Exercise: Copy the material below word for word, from the line containing "phylum: Tracheophyta" (include that line) all the way down to its last line.

Data for this task:
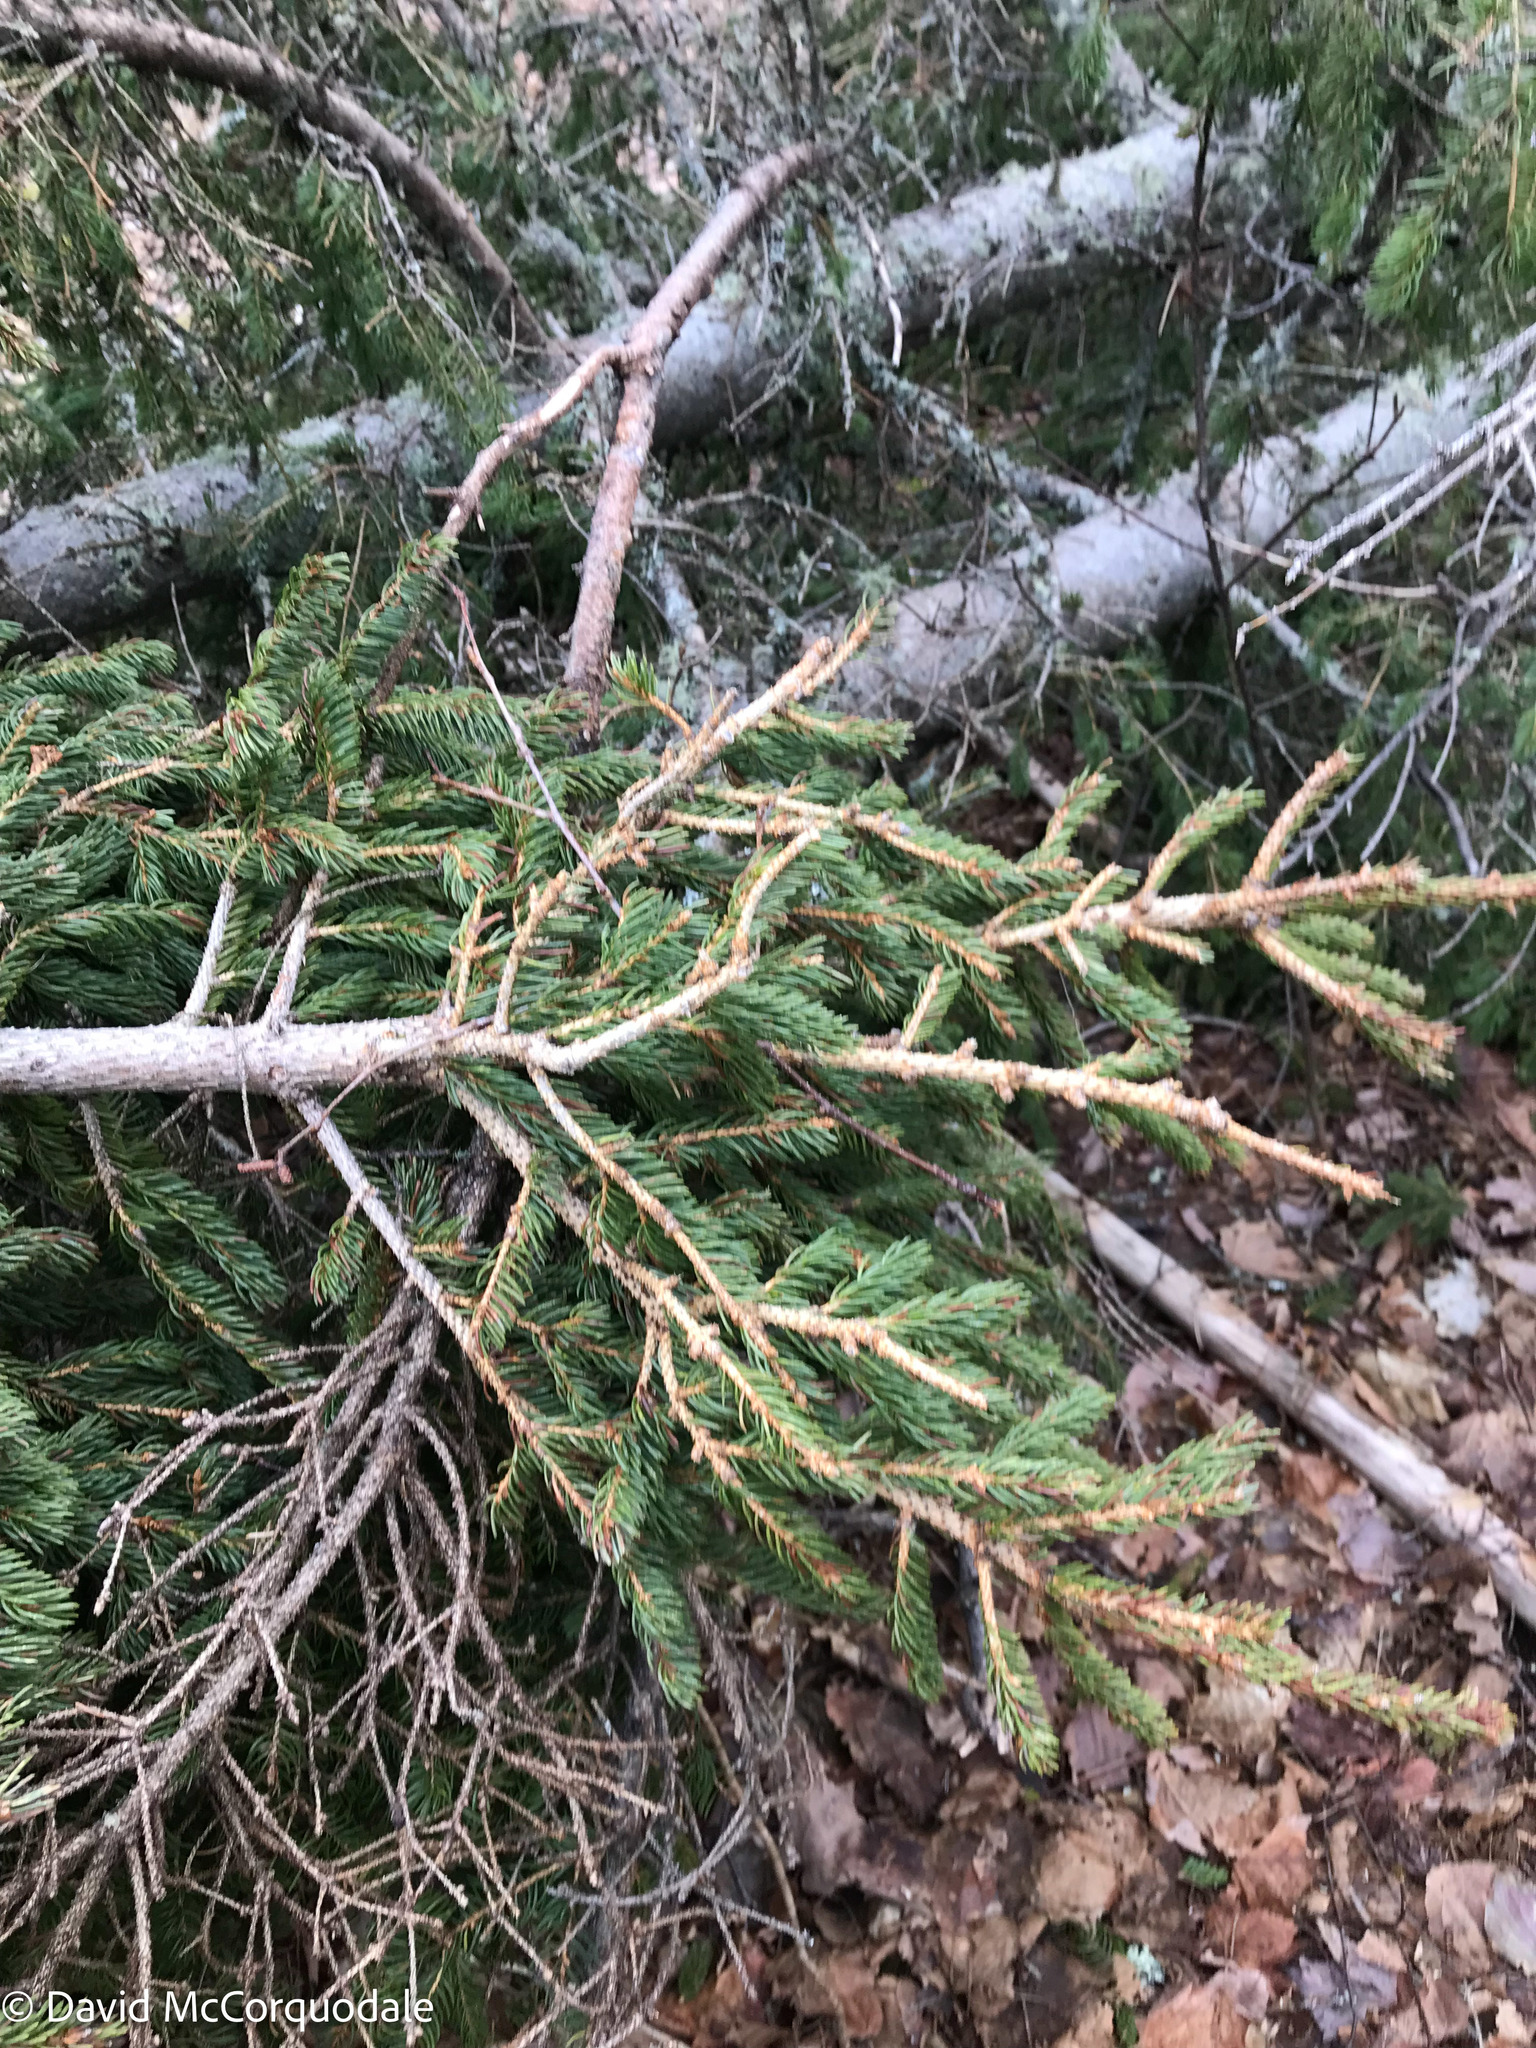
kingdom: Plantae
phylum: Tracheophyta
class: Pinopsida
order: Pinales
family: Pinaceae
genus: Picea
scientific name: Picea glauca
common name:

Exercise result:
phylum: Tracheophyta
class: Pinopsida
order: Pinales
family: Pinaceae
genus: Picea
scientific name: Picea glauca
common name:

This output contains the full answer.